Nous vous prions de nous donner confidentiellement votre avis tant sur cette demande en elle-même, que sur la question de savoir jusqu'à quel point l’usage d'un semblable appareil peut se concilier avec l'exécution des lois et instructions en matière d'accises sur les boissons distillées.
Il convient d'abord et avant tout que vous invitiez le sieur Zimmer-Wurth à faire connaître la date et la durée du brevet d'invention qui a dû être accordé dans les provinces rhénanes pour l'appareil dont il s’agit.
Nous avons l'honneur de vous renvoyer ci-joint la requête que vous nous avez communiquée par bulletin du 6 du courant, et par laquelle le sieur Zimmer-Wurth, brasseur à Clausen, faubourg de Luxembourg, demande à obtenir gratis et pour un terme de 15 années, un brevet pour l'importation d'un appareil propre à faire fermenter la bière dans une cuve hermétiquement fermée.
En parcourant les dispositions de la loi du 25 janvier 1817 (n° 6 du journal officiel de la même année) relative à la concession de droits exclusifs pour l’invention, l'importation ou l'amélioration d'objets d’art ou de l’industrie, et le règlement du 26 mars suivant pour l'exécution de cette loi, nous avons cru reconnaître que l'intention du législateur a été de subordonner la délivrance de brevets d'importation, à l'existence à l'étranger de brevets d’invention pour les mêmes objets.
Or, il résulte du rapport de Monsieur le Directeur des contributions directes et de la lettre même du sieur Zimmer-Wurth qui se trouvent ci annexés, qu'il n'existe à l'étranger aucun brevet d'invention pour l'appareil en question, mais que celui-ci est le secret de deux propriétaires de brasserie dans les provinces rhénanes de la Prusse, qui en font usage à l'exclusion de tous autres.
Nous pensons dès lors que la demande du sieur Zimmer-Wurth n'est pas susceptible d'être accueillie.
J'ai l'honneur de vous transmettre de nouveau la requête par laquelle le sieur Zimmer-Wurth demande à obtenir gratis pour un terme de 15 années, un brevet pour l'exportation d'un appareil propre à faire faire fermenter la bière dans une cuve hermétiquement fermée, et que vous m'avez renvoyée par votre dépêche ci-émargée, en faisant observer, que je n'ai pu reconnaître, en examinant le règlement du 26 mars 1817, cité par vous, que l'intention du législateur ait été de subordonner la délivrance des brevets d'importation à l'existence à l'étranger des brevets d'invention pour les mêmes objets.
Ledit règlement renferme bien des dispositions à suivre au cas qu’un brevet à été accordé à l'étranger, mais il ne fait aucunement de l'existence d'un tel brevet la condition requise pour faire accueillir favorablement la demande en obtention d'un brevet d'importation dans notre pays [3].
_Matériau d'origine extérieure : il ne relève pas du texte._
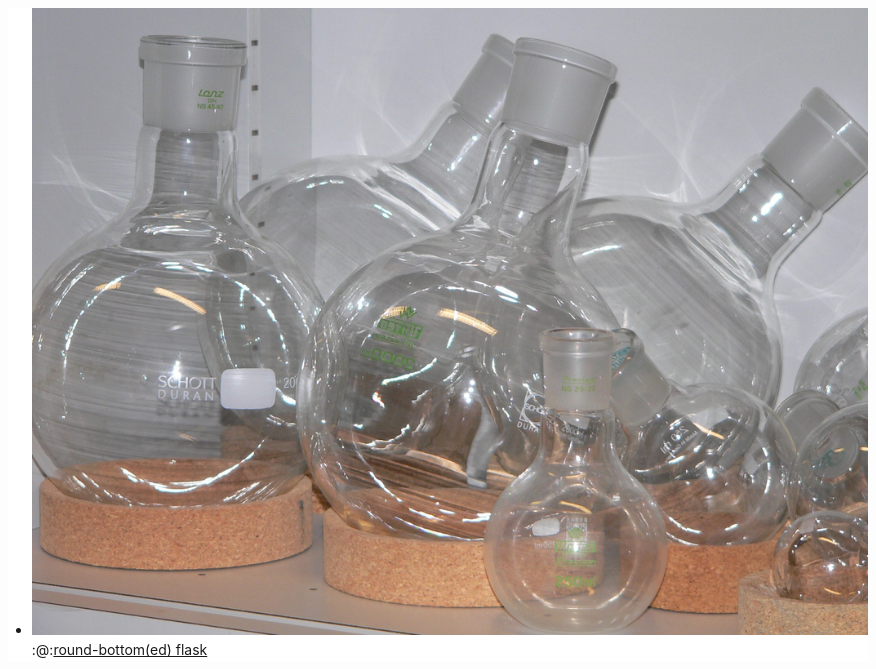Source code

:- ![round-bottom(ed) flask](../../archives/Wikimedia%20Commons/Verrerie-p1030896.jpg):@:[round-bottom(ed) flask](round-bottom%20flask.md) 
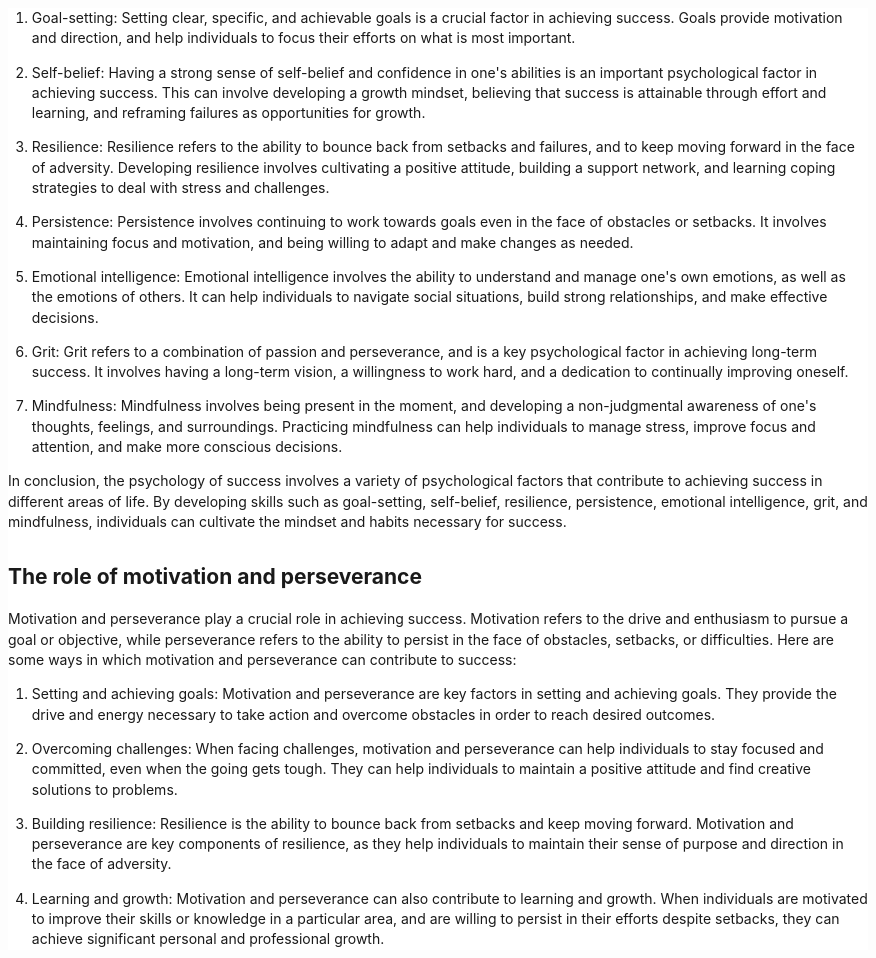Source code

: 1. Goal-setting: Setting clear, specific, and achievable goals is a crucial factor in achieving success. Goals provide motivation and direction, and help individuals to focus their efforts on what is most important.

2. Self-belief: Having a strong sense of self-belief and confidence in one's abilities is an important psychological factor in achieving success. This can involve developing a growth mindset, believing that success is attainable through effort and learning, and reframing failures as opportunities for growth.

3. Resilience: Resilience refers to the ability to bounce back from setbacks and failures, and to keep moving forward in the face of adversity. Developing resilience involves cultivating a positive attitude, building a support network, and learning coping strategies to deal with stress and challenges.

4. Persistence: Persistence involves continuing to work towards goals even in the face of obstacles or setbacks. It involves maintaining focus and motivation, and being willing to adapt and make changes as needed.

5. Emotional intelligence: Emotional intelligence involves the ability to understand and manage one's own emotions, as well as the emotions of others. It can help individuals to navigate social situations, build strong relationships, and make effective decisions.

6. Grit: Grit refers to a combination of passion and perseverance, and is a key psychological factor in achieving long-term success. It involves having a long-term vision, a willingness to work hard, and a dedication to continually improving oneself.

7. Mindfulness: Mindfulness involves being present in the moment, and developing a non-judgmental awareness of one's thoughts, feelings, and surroundings. Practicing mindfulness can help individuals to manage stress, improve focus and attention, and make more conscious decisions.

In conclusion, the psychology of success involves a variety of psychological factors that contribute to achieving success in different areas of life. By developing skills such as goal-setting, self-belief, resilience, persistence, emotional intelligence, grit, and mindfulness, individuals can cultivate the mindset and habits necessary for success.

## The role of motivation and perseverance
Motivation and perseverance play a crucial role in achieving success. Motivation refers to the drive and enthusiasm to pursue a goal or objective, while perseverance refers to the ability to persist in the face of obstacles, setbacks, or difficulties. Here are some ways in which motivation and perseverance can contribute to success:

1. Setting and achieving goals: Motivation and perseverance are key factors in setting and achieving goals. They provide the drive and energy necessary to take action and overcome obstacles in order to reach desired outcomes.

2. Overcoming challenges: When facing challenges, motivation and perseverance can help individuals to stay focused and committed, even when the going gets tough. They can help individuals to maintain a positive attitude and find creative solutions to problems.

3. Building resilience: Resilience is the ability to bounce back from setbacks and keep moving forward. Motivation and perseverance are key components of resilience, as they help individuals to maintain their sense of purpose and direction in the face of adversity.

4. Learning and growth: Motivation and perseverance can also contribute to learning and growth. When individuals are motivated to improve their skills or knowledge in a particular area, and are willing to persist in their efforts despite setbacks, they can achieve significant personal and professional growth.
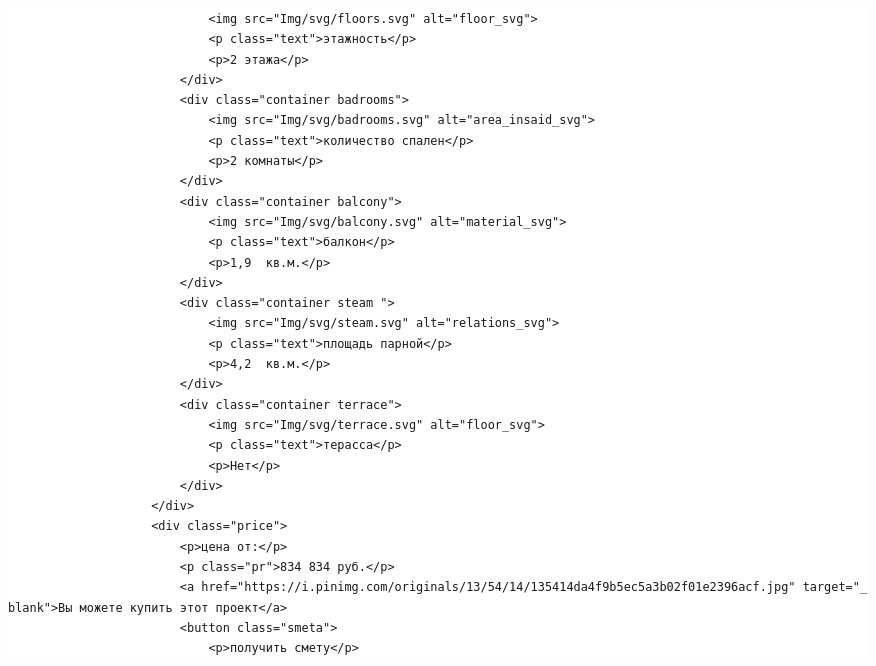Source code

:                                 <img src="Img/svg/floors.svg" alt="floor_svg">
                                <p class="text">этажность</p>
                                <p>2 этажа</p>
                            </div>
                            <div class="container badrooms">
                                <img src="Img/svg/badrooms.svg" alt="area_insaid_svg">
                                <p class="text">количество спален</p>
                                <p>2 комнаты</p>
                            </div>
                            <div class="container balcony">
                                <img src="Img/svg/balcony.svg" alt="material_svg">
                                <p class="text">балкон</p>
                                <p>1,9  кв.м.</p>
                            </div>
                            <div class="container steam ">
                                <img src="Img/svg/steam.svg" alt="relations_svg">
                                <p class="text">площадь парной</p>
                                <p>4,2  кв.м.</p>
                            </div>
                            <div class="container terrace">
                                <img src="Img/svg/terrace.svg" alt="floor_svg">
                                <p class="text">терасса</p>
                                <p>Нет</p>
                            </div>
                        </div>
                        <div class="price">
                            <p>цена от:</p> 
                            <p class="pr">834 834 руб.</p>
                            <a href="https://i.pinimg.com/originals/13/54/14/135414da4f9b5ec5a3b02f01e2396acf.jpg" target="_blank">Вы можете купить этот проект</a>
                            <button class="smeta">
                                <p>получить смету</p>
Je vous prie, en conséquence, Messieurs, de vouloir traiter cette affaire conformément aux instructions existantes et, en me renvoyant la requête et les pièces annexées, et joindre encore un double du dessin et de la description, ainsi que le procès-verbal dont fait mention l'article 2 du règlement prénommé.
En réponse à votre dépêche … nous avons l'honneur de vous informer que nous ne possédons pas les moyens de donner un avis convenable sur la demande du sieur Zimmer-Wurth tendant à obtenir un brevet d'importation pour un appareil propre à la fabrication de la bière.
Jusqu'ici le rôle de l'administration provinciale se bornait aux formalités de réception et d'envoi mentionnées dans les articles 2 et 3 du règlement du 26 mars 1817. Le surplus des opérations étaient dans les attributions du ministère compétent.
Pour que l'administration grand-ducale puisse remplir l'office de ministère, il semble convenir qu'elle connaisse les instructions qui règlent la marche à suivre et qu'elle ait à sa disposition des aviseurs ___ en existe au ministère de l'intérieur, ou au moins des hommes de l’art spécialistes destinés à cet effet et responsables de leur ___. Ce n'est qu'après la solution de ces questions que nous nous croirons en état de faire un rapport sur la demande du sieur Zimmer-Wurth.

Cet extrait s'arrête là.